Paper short abstract:

This paper discusses the documentary films that Fernando Solanas has made since the Argentine crisis of 2001, analysing them in relation to Solanas’ ground-breaking "La hora de los hornos" (1969) and his position as a politician in contemporary Argentina.

Paper long abstract:

The Argentine documentary "La hora de los hornos" (1969, dir. Fernando Solanas and Octavio Getino) is one of the most emblematic examples of radical cinema. The film constituted the foundation of the Third Cinema movement and was conceived as an instrument to help in the struggle for social emancipation. Eventually, Solanas and Getino collaborations were interrupted by forced exile.
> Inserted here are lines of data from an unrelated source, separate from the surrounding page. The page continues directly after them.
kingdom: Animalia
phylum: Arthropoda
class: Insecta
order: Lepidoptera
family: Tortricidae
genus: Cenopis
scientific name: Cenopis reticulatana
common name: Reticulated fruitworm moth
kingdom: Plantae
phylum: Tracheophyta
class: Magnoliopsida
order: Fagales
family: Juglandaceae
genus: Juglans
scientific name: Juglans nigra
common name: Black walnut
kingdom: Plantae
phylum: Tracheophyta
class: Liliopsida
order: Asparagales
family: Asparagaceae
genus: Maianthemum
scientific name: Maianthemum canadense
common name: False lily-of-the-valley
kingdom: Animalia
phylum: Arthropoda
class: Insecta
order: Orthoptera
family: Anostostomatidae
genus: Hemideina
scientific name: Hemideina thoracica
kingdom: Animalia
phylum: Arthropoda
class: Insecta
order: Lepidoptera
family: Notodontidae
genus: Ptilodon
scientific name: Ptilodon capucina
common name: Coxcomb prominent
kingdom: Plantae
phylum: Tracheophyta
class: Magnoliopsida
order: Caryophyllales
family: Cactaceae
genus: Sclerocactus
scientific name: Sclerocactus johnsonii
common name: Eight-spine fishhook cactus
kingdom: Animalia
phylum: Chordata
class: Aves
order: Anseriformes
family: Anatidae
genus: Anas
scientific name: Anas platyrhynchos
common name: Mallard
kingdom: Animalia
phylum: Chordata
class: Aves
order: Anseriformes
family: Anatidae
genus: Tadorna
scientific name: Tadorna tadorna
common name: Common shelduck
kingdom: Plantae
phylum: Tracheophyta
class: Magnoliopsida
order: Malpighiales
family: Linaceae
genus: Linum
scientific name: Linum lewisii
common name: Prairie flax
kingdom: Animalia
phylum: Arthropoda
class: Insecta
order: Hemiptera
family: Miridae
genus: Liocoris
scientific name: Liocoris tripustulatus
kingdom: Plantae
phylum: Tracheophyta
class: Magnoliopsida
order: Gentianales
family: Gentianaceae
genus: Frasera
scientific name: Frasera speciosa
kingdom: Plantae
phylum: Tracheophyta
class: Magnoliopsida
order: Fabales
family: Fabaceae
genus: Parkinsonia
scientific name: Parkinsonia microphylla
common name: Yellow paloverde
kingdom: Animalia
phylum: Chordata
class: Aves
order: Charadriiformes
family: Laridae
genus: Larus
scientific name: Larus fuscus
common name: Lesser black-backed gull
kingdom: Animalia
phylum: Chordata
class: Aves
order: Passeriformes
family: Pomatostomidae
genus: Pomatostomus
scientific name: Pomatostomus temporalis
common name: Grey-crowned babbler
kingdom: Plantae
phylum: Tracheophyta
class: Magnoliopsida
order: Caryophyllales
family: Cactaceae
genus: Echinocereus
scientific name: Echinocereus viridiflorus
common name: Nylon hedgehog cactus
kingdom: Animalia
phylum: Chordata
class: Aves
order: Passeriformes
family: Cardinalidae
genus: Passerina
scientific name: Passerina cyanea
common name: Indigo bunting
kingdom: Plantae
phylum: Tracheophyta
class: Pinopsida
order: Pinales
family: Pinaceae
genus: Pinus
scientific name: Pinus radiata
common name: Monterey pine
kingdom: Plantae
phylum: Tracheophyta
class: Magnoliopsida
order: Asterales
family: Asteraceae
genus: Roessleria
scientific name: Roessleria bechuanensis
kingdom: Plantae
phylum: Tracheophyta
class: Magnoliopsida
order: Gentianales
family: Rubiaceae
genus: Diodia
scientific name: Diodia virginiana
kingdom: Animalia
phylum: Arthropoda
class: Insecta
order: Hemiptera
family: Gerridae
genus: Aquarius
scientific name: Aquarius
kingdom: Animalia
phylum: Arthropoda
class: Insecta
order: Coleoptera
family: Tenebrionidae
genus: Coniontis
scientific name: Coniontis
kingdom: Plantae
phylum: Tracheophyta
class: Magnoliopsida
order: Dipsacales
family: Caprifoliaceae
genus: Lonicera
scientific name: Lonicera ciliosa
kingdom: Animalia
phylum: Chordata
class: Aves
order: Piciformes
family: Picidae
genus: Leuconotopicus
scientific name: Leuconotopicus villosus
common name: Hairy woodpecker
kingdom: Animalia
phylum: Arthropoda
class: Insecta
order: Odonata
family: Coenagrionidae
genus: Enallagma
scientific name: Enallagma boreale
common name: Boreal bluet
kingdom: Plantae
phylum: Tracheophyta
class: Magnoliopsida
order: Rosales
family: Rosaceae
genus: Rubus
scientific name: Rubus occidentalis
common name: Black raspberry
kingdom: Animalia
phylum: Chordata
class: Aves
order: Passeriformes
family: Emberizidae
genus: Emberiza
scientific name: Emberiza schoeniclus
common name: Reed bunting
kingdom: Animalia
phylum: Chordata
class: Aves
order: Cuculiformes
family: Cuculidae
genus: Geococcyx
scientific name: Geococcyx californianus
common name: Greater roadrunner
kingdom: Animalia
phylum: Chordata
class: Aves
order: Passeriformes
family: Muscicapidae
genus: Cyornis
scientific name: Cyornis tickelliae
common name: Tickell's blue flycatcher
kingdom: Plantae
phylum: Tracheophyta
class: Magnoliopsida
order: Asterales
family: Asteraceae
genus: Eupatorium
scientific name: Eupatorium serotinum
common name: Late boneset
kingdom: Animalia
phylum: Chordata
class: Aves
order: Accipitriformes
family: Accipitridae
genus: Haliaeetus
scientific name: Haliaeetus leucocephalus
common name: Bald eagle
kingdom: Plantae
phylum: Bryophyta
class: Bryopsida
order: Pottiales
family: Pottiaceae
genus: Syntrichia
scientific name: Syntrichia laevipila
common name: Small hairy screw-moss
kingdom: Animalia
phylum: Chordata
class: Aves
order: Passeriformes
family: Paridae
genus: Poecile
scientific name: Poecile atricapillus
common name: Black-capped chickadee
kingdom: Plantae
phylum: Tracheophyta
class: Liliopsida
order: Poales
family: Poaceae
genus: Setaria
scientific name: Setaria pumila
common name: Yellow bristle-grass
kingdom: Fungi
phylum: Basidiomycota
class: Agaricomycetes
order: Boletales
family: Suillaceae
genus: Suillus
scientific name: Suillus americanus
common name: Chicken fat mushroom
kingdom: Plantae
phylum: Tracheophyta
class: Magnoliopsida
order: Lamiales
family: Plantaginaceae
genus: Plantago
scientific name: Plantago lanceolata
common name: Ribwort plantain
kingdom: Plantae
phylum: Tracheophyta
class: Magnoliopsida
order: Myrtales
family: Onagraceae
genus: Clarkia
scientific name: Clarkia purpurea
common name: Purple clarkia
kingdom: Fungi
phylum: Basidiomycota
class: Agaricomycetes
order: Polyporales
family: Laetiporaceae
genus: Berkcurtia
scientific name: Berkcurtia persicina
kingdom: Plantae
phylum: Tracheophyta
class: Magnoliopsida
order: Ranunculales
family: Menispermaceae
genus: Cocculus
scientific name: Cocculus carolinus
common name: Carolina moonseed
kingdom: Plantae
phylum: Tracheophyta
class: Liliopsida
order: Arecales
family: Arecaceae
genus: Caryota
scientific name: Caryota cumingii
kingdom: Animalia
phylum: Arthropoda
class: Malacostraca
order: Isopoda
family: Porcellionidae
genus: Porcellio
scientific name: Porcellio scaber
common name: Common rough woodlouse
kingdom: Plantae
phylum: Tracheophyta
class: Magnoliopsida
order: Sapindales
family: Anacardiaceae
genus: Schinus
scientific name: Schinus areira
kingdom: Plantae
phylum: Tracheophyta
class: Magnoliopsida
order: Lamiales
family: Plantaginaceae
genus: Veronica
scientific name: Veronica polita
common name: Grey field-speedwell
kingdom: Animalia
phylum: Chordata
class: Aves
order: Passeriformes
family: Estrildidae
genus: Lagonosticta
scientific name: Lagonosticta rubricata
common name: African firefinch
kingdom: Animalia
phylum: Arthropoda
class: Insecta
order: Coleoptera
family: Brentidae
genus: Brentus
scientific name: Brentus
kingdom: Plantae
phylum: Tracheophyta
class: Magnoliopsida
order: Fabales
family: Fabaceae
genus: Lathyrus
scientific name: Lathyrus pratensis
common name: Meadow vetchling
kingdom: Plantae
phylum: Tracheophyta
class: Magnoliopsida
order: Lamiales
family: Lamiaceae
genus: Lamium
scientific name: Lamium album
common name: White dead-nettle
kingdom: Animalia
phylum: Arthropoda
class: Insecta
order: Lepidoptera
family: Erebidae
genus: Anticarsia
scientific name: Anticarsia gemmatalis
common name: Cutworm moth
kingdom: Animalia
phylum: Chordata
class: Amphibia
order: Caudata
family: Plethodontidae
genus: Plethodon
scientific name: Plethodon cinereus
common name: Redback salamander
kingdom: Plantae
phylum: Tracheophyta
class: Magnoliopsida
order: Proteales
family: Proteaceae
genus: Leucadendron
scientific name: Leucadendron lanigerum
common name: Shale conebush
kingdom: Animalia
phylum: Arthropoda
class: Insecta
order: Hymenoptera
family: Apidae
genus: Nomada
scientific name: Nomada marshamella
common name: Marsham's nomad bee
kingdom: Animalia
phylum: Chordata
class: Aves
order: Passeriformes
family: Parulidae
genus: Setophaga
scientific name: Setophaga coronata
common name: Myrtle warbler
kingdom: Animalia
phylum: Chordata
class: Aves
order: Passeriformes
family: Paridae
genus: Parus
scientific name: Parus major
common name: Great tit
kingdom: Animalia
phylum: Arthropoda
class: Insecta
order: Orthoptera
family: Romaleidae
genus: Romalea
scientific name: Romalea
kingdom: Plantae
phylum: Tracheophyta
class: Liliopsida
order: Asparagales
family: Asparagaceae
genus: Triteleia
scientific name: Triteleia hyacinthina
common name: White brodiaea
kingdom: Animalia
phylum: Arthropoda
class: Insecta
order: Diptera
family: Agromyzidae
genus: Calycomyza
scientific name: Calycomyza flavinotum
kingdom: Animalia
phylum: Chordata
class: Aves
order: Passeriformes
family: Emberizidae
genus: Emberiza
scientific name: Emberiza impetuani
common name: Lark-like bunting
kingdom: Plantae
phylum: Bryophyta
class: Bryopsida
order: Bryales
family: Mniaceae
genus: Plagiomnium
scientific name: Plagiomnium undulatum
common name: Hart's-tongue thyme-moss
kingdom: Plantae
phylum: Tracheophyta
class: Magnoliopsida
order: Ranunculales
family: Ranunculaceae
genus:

Only Solanas would go back to directing documentary films in Argentina, but not before the economic collapse of 2001. Although much has been written about "La hora" and the Third Cinema movement, less attention has been paid to Solanas' recent series of documentary works, which include "Memoria del saqueo" (2003); "La dignidad de los nadies" (2005), "Argentina latente" (2007), and "La próxima estación." The objective of this paper is to explore this corpus of films. I will argue that, having abandoned the rhetoric of decolonisation and revolutionary struggle that informed "La hora", these works still retain a utopian core as its basis - even in the case of a film like La próxima estación, which is closer to a dystopian rather than a utopian text. I will then discuss the tensions present in Solanas' films, considering his position as a political figure (founder of the Proyecto Sur party and a key member of the left-wing coalition Unen) and the collisions between the Peronist-inflected rhetoric that characterised his early works and that of his recent documentaries.